Here we will talk about what credit is, how to build it, and steps to managing debt. Credit is a huge part of how we live our lives and it can get out of hand very quickly.
First lets start out with, what is a credit score?
A credit score is a numerical rating that represents a person's credit files. It lets lenders and other companies know how likely you are to repay debt. If you're looking to buy a home or a car, having debt is a necessity unless you're paying cash in full, all of the time.
Tips for building credit:
Open a line of credit. Open a minimum of 1 credit card to get you started with the process.
Pay all your bills in full and never miss a payment. To pay in full is the “best” outcome. We know it is not always possible to pay in full, the next best is to pay more than the minimum payment every month.
Use the credit card but try to keep the utilization low. An easy way to think about how you want to use your credit card: When you use your credit card, you are then paying an extra towards interest on the card. Ex. You owe $500 on your card throughout the month and your APR is 17.99%. Calculate your monthly rate by dividing it by 12 which is about 1.49%. Then multiple 500 x .0149 which equals out to $7.45 each month in interest. Interest is based on the amount owed so this number will constantly change.
Avoid applying for multiple credit cards at the same time. The most important element in your credit score comes from your credit history. You want it to be smooth and even out the entire time you have an open line of credit. When you open multiple cards at once that will leave a spike in your credit history.
Don't close out your credit card accounts. This goes for the same reason as above.
How is a credit score calculated?
It is hard to know what to focus on when you are trying to build credit. The 5 main elements that go into calculating your credit score are amounts owed, payment history, length of credit history, new credit, and types of credit.
Amounts owed refers to the majority of how you use your card. 30% utilization of your card is ideal. Payment history is one of the more important elements, this will come with time of having the card, and how well you have been using your cards over the years. It is not smart to constantly keep opening new cards. Roughly the perfect number of cards would be 3. That also goes in turn, you should not close out cards either. Opening and closing accounts around the same time will unbalance your history and act negatively on your credit score.

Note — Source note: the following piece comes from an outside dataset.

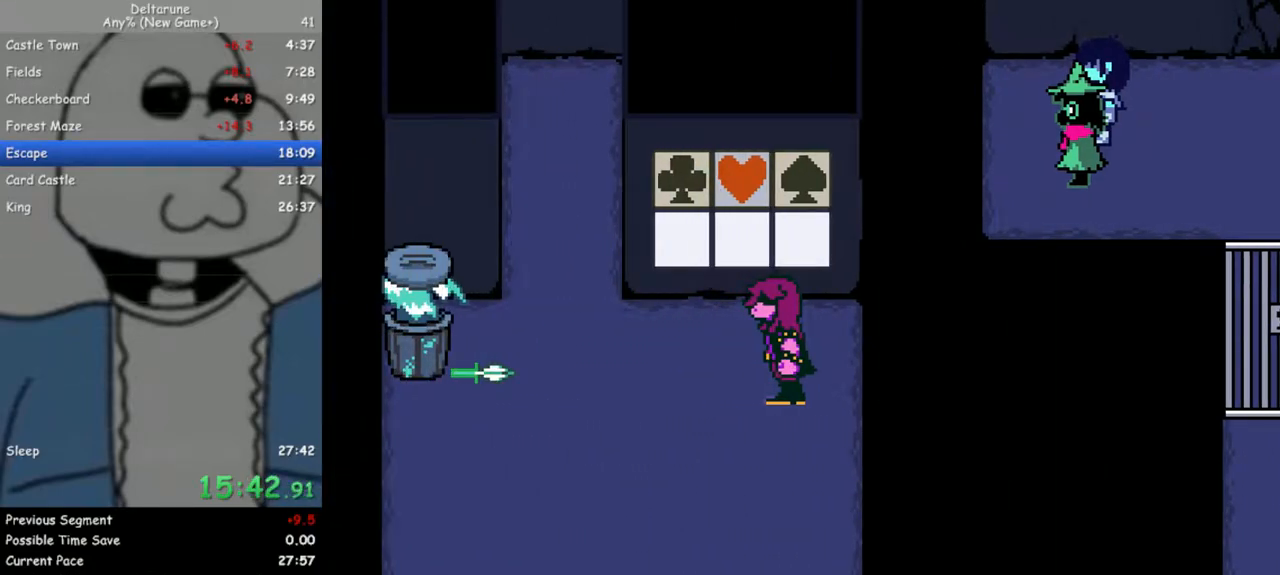
{"keys": ["z"], "events": [[83, "return", "down"], [83, "z", "up"], [167, "return", "up"], [167, "z", "down"], [267, "return", "down"], [267, "z", "up"], [317, "return", "up"], [317, "z", "down"], [400, "return", "down"], [400, "z", "up"], [450, "return", "up"], [500, "z", "down"]]}
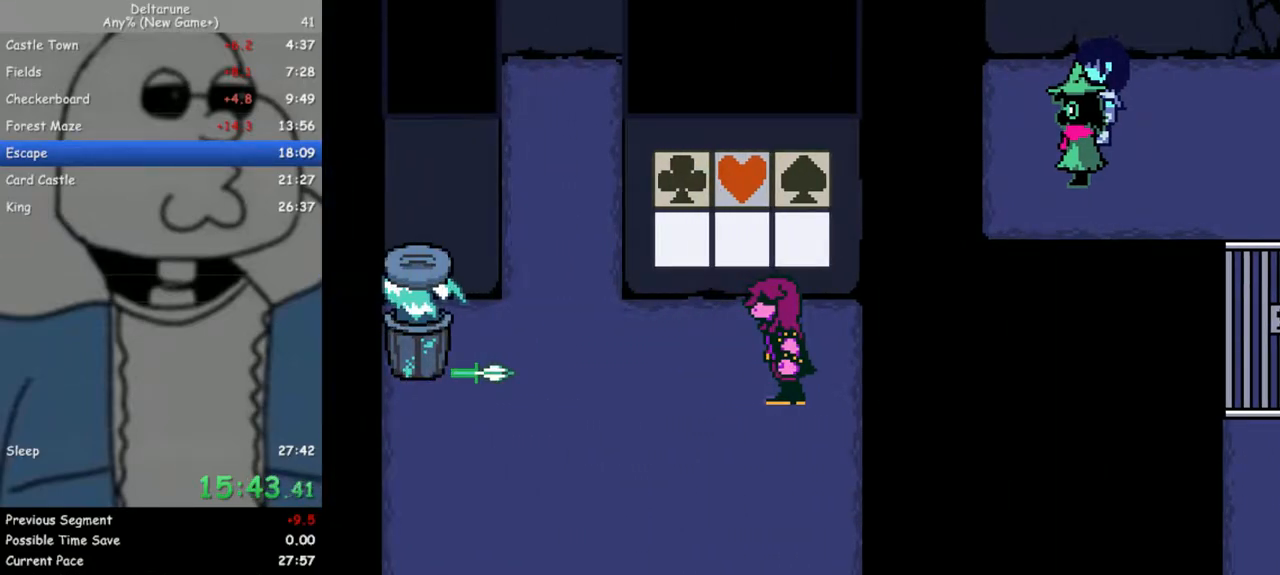
{"keys": [], "events": [[50, "return", "down"], [100, "z", "up"], [133, "return", "up"], [183, "z", "down"], [233, "return", "down"], [233, "z", "up"], [283, "return", "up"], [333, "z", "down"], [367, "return", "down"], [417, "return", "up"], [417, "z", "up"]]}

How to check your credit reports:
Firstly, your credit report is a shot of your credit profile. It helps professionals and lenders determine how creditworthy you are. AKA how likely you are to repay them. It is important to check this regularly so you have an idea of what you need to work on and how your score is being impacted.

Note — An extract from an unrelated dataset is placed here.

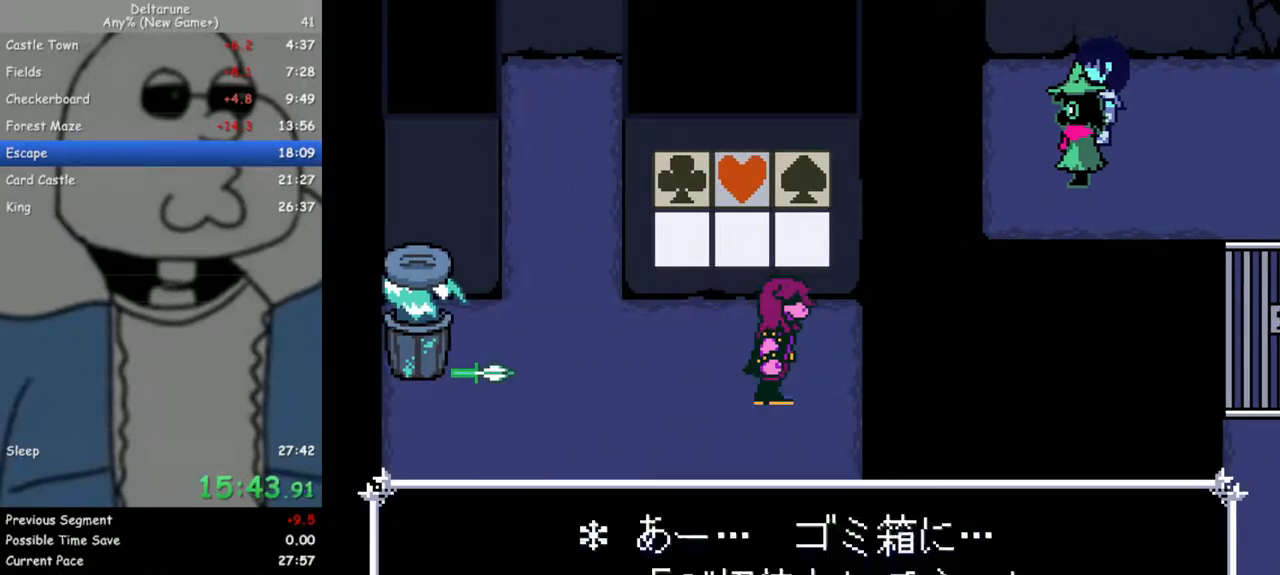
{"keys": [], "events": [[17, "return", "down"], [17, "z", "down"], [100, "return", "up"], [100, "z", "up"], [200, "return", "down"], [200, "z", "down"], [250, "return", "up"], [250, "z", "up"], [350, "return", "down"], [350, "z", "down"], [433, "return", "up"], [433, "z", "up"]]}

You can get a free credit report per year. Go to https://www.annualcreditreport.com/index.action
Credit repair agencies:
There are amazing companies out there to help you with your downfall of credit. You're not alone and there are ample amounts of people out there that want to help you get that credit better. It can seem like a far journey but it is possible!
The best steps you can take to repair your credit are:
Keep a close monitor on your score and your report
Pay your bills on time regularly
Get credit counseling (as last resort)
How can I utilize a co-signer?
Who you co-sign with should be a very thought out process. In some cases a co-signer can be needed for you to either get a better interest rate or even get a loan at all. Whoever you decide to ask, you need to make sure you can be in a long term relationship with this person, for the length of the loan.

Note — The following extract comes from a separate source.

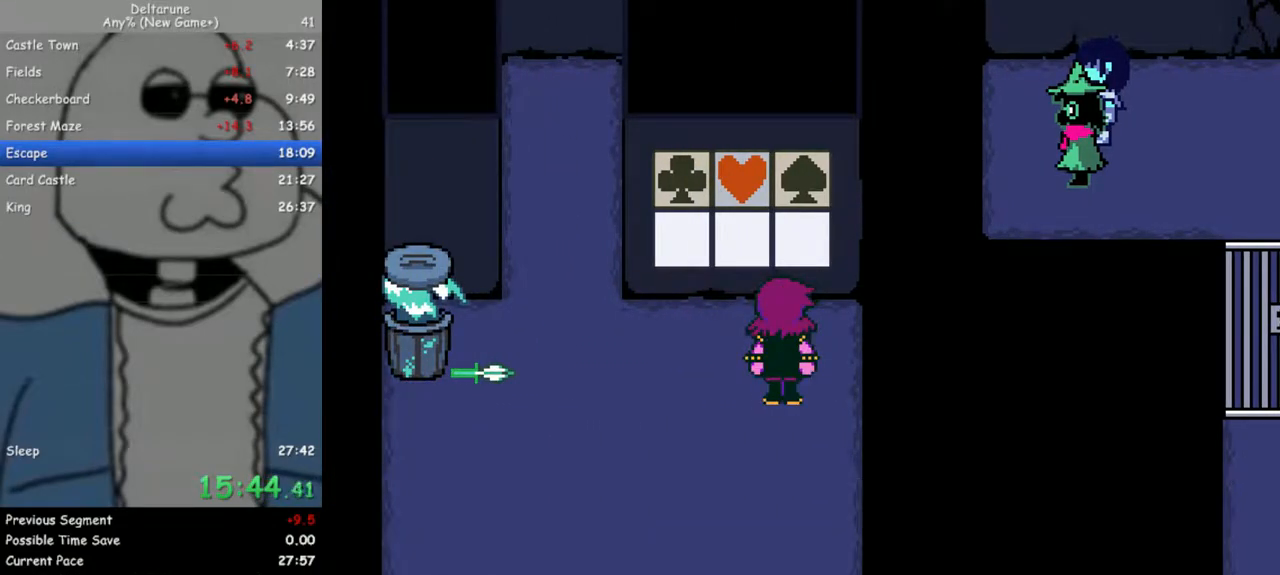
{"keys": ["return"], "events": [[33, "return", "down"], [33, "z", "down"], [83, "return", "up"], [83, "z", "up"], [167, "return", "down"], [167, "z", "down"], [217, "return", "up"], [267, "z", "up"], [317, "return", "down"], [350, "z", "down"], [400, "return", "up"], [500, "return", "down"], [500, "z", "up"]]}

If you are being asked to co-sign you should be looking at the loan as something you can afford as well. If you cannot take on the extra full cost on your own, do not co-sign. If either person fails to pay the loan it will go on the other person. It can be a stressful situation to deal with. Know the pros and cons of asking for a co-signer before you do.
The reality of Debt:
Debt is defined as the amount of money owed by a person for products or services they purchased on credit (mortgage, cards, car, etc.). Over 75% of American adults are in debt, whether it is good debt or bad debt. Good debt is known as mortgages or student loans, etc. and bad debt is known as credit cards with high interest and brand new cars, etc. Debt can be hard to manage, so it is important to know what it is and to create a budget, whether it is a high or low amount.